Джулия одета, когда он входит. Джейми — бестолковый, плохо воспитанный подросток, довольно музыкальный, помешанный на гитаре, безнадежный на скрипке. Я не знаю, почему его родители настаивают на уроках со мной, но по крайней мере это доход. Он смотрит на нас с вниманием знатока. Быстрый обмен именами перед ее уходом без поцелуя, без поцелуя в ответ:
— Джессика, это Джейми; Джейми — Джессика. — Но Джейми ухмыляется весь урок.
Ее визит был прерван, она ушла, и я не знаю, когда снова ее увижу, но, несмотря на это, я счастлив весь день. Я почти не думаю о будущем наших отношений, настолько я потрясен близостью, неверием и восторгом от их возобновления. Когда мы вместе, мы говорим почти про все: про те времена в Вене, когда мы были счастливы, и про музыку, и про наши годы не вместе — теперь эти годы не потеряны, просто нам их не хватает. И хотя я говорю с ней про строй моей жизни в то время, я не касаюсь той тьмы, по-прежнему почти необъяснимой, что поглотила меня и создала или, скорее, пробила брешь между нами.
Я рассказываю ей про тот случай, когда я слушал радио в такси, и как я был уверен, что играла она. Я чувствовал это душой, говорю я; я не мог ошибиться. Она всего на секунду задумывается и говорит, что я все-таки ошибся. Ее не было в Англии в то время, и она никогда не играла Баха на публику. Это была не она, но какая-то другая женщина.
— Женщина? — спрашиваю я.
— Да, — говорит она. — Раз ты принял ее за меня.
4.11
Хотя она говорит про свою семью, она никогда не касается того, как именно и где именно встретила Джеймса и как он добился ее расположения и руки. Но я и не хочу знать.

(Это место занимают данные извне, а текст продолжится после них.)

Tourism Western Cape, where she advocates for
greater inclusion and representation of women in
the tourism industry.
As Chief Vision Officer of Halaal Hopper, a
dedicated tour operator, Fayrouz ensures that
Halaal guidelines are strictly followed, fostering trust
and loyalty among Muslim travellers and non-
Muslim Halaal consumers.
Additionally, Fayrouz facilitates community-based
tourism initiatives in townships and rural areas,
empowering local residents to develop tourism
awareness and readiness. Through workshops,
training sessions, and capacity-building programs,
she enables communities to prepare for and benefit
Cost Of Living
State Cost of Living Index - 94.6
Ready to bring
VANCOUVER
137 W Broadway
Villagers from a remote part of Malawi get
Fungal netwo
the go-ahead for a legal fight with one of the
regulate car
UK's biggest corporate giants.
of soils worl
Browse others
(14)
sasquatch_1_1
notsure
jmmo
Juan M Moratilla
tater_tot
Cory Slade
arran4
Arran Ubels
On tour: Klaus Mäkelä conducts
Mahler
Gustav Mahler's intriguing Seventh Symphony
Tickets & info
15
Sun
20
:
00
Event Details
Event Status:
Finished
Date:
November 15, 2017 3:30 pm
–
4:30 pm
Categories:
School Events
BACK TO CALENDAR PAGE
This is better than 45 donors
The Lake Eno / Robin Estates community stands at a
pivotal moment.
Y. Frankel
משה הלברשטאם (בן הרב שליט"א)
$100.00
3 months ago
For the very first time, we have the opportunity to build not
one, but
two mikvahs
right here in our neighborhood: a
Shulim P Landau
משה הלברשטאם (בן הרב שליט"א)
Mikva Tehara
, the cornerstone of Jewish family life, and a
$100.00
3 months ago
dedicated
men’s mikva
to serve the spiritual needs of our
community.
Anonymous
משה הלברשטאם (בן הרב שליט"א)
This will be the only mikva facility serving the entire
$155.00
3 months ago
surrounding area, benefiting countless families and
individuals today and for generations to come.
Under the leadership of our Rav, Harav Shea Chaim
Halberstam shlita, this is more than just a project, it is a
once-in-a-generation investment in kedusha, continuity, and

Поменялись слова нежности. После отповеди я не называю ее так, как раньше было естественно. Место есть только для одного «милого», и даже если бы это не беспокоило ее, я и сам не хочу напоминать ей про ее садик, ее обеденный стол, ее ребенка, ее мужа. Но я чувствую, что знаю ее, как никто, — так, как живущий с ней мужчина не может ее знать, — знаю до глубины ее души: ее связь с музыкой, изношенную, но такую сильную. Я знал ее, когда она любила в первый и, возможно, единственный раз, — но разве я это правда знаю?